Wednesday, August 13, 2003

the worm virus sucks. my IT dept. sucks. PCs suck.

in other news, happy birthday, bomie. remember: don't resist the birthday hug monkey.

i hope this post actually publishes... this would be my 20th attempt to post. why? because the worm virus sucks, my IT dept sucks and PCs suck.

Friday, August 08, 2003

sometimes i wonder if i really am a shopoholic. i don't spend ridiculous amounts of money on prada/gucci gear. i'm not a gadget freak. i don't fix up my ride-- (which happens to be the subway)...

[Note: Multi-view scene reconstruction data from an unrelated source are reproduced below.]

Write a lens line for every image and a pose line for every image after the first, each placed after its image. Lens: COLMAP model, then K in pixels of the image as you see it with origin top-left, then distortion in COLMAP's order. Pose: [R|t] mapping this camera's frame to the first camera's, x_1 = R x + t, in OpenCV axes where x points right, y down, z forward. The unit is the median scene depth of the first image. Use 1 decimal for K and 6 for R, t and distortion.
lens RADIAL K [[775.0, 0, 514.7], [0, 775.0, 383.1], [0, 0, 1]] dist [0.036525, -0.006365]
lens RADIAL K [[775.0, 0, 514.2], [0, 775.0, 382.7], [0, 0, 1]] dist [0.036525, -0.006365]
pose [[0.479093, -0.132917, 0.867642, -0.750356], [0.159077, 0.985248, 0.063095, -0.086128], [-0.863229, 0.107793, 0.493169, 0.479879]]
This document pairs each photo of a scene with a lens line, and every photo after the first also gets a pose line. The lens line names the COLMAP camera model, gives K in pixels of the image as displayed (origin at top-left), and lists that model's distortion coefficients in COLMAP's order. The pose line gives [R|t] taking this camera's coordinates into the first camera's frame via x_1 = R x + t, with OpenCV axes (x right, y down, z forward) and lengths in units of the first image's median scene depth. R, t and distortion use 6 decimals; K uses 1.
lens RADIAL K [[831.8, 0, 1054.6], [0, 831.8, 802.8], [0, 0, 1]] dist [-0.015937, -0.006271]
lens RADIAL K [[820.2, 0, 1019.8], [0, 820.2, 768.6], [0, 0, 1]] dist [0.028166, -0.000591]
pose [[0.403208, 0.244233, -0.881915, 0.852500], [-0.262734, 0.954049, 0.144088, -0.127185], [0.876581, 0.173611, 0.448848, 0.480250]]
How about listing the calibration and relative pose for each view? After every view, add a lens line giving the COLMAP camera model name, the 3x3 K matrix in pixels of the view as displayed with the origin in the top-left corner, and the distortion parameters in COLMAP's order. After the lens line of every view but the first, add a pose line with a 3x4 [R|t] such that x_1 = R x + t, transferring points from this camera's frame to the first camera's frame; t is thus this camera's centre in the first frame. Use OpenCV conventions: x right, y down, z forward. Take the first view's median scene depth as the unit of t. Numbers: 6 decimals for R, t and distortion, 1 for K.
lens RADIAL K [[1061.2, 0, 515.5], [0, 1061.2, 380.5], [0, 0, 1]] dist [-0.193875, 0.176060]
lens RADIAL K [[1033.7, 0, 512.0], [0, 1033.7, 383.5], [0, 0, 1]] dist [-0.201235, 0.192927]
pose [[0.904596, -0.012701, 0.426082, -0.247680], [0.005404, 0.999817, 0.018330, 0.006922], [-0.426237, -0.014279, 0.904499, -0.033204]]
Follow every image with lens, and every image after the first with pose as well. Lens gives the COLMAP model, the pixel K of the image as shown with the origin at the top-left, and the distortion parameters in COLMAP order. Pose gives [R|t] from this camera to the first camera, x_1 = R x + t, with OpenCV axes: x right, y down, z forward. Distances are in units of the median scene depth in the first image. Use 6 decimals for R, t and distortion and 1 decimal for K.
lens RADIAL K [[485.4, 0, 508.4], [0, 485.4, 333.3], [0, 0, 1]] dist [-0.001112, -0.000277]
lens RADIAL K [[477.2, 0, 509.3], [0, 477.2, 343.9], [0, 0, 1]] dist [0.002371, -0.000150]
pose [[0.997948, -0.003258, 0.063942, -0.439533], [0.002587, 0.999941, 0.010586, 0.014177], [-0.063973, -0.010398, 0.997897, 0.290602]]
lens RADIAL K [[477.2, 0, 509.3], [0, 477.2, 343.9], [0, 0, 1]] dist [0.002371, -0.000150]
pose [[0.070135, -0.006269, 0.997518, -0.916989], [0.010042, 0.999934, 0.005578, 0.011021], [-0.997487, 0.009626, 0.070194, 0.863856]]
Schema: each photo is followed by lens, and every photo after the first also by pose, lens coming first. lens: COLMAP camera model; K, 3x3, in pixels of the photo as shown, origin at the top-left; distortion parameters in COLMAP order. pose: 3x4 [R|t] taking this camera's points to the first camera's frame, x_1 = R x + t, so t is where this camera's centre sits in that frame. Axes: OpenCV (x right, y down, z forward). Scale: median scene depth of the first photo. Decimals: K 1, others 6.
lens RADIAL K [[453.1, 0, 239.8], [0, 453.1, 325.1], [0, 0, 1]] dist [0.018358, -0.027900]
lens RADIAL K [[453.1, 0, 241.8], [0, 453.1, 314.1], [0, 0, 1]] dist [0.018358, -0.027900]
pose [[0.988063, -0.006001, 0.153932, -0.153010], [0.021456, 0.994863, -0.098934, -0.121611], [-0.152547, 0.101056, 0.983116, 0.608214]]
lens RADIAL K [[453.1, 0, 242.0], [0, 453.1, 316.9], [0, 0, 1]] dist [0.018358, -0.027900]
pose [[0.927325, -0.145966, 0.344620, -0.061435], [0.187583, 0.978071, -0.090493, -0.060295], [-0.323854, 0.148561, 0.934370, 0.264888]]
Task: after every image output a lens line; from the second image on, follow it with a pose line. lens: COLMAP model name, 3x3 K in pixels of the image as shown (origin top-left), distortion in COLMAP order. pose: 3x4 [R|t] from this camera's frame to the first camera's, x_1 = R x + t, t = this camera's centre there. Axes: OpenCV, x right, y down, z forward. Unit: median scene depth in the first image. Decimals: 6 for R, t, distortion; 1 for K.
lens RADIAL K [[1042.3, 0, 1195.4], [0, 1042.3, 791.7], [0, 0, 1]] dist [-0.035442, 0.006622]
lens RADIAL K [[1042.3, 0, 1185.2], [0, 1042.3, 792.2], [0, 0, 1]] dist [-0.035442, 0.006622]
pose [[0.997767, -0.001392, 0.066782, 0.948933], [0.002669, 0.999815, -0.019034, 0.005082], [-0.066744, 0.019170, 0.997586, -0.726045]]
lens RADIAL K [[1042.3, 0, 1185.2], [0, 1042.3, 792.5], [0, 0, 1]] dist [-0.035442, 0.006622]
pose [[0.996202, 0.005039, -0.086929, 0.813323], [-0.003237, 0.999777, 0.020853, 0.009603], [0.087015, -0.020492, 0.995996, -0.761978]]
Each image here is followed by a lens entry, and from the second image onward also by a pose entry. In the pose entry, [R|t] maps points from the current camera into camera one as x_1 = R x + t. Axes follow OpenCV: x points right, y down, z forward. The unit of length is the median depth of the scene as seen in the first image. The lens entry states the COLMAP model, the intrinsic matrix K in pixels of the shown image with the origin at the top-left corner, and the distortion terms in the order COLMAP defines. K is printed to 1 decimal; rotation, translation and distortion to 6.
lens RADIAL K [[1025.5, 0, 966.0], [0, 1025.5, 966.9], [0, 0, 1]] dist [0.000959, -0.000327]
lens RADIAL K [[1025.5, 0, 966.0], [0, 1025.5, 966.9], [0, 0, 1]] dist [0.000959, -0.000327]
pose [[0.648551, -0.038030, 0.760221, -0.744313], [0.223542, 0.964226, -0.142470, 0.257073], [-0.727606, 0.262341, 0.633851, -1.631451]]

i think it's more about the bargains and about cost efficiency: the cost of movies in manhattan is expensive. instead of seeing something in the theater, i'll just buy the dvd (after hours of researching for the best price, of course). besides, alot of the films (that's right, they're "films") i buy, i buy for other people to borrow and appreciate. i like to share the joy.

and, yes, i'll admit that--for a guy-- i have alot of shoes, but i'm sure that most of them, i bought for more than 50% off. so i can justify having twice as many kicks by knowing that the sum cost of all my shoes is still probably less than the sum of their ugly collection.

here's a peek of my recent purchases:


a little monk dvd


ymca baseball team dvd


nike tennis classic (for 22 bucks)

Tuesday, August 05, 2003

sometimes when i pray, i get depressed. it's not an overwhelming, bawl-your-eyes-out kind of depression. nor is it a deep and numbing emptiness. it's more of just a realization of my insufficiency, hypocrisy and plain messed-up-ness. i'm hard on myself, i know. you need only play tennis with me to see that i expect much from myself. but i can't help it. i see where i am; i see where i think i should be; i see the huge discrepancy; i get depressed.

it's a tag-team, caged deathmatch. pride and senseless guilt battling Grace and genuine humility. i know who'll win... but the process is long and painful-- suplexes, folding chairs and all.
Outside these city walls, alone with what I've known
Like a criminal who sly-thieves joy from his own home

Some just line says I should die by fire, so I'm cutting up the kindling
And the kerosene I cry

Take these suicidal stones from my hand
Suicidal Stones from my hand
Suicidal Stones from my hand

Caught in the actor on regret's stage
Soliloquy without sympathy is my penance paid

Built on quicksand too low to see the ground
Sniveling in a Job-en cry as I look down

Take these suicidal stones from my hand
Suicidal Stones from my hand
Suicidal Stones from my hand


-- from "Suicidal Stones" by Caedmon's Call

Monday, August 04, 2003

it's too difficult to "eat healthy": it's not appetizing, it's expensive and/or it's inconvenient.

i don't want to be one of those guys that wears their t-shirt into the water. but the jamaican beef patties and grilled cheese sandwiches are too good to pass up.

why do deep-fried things taste so delicious? i never understood that.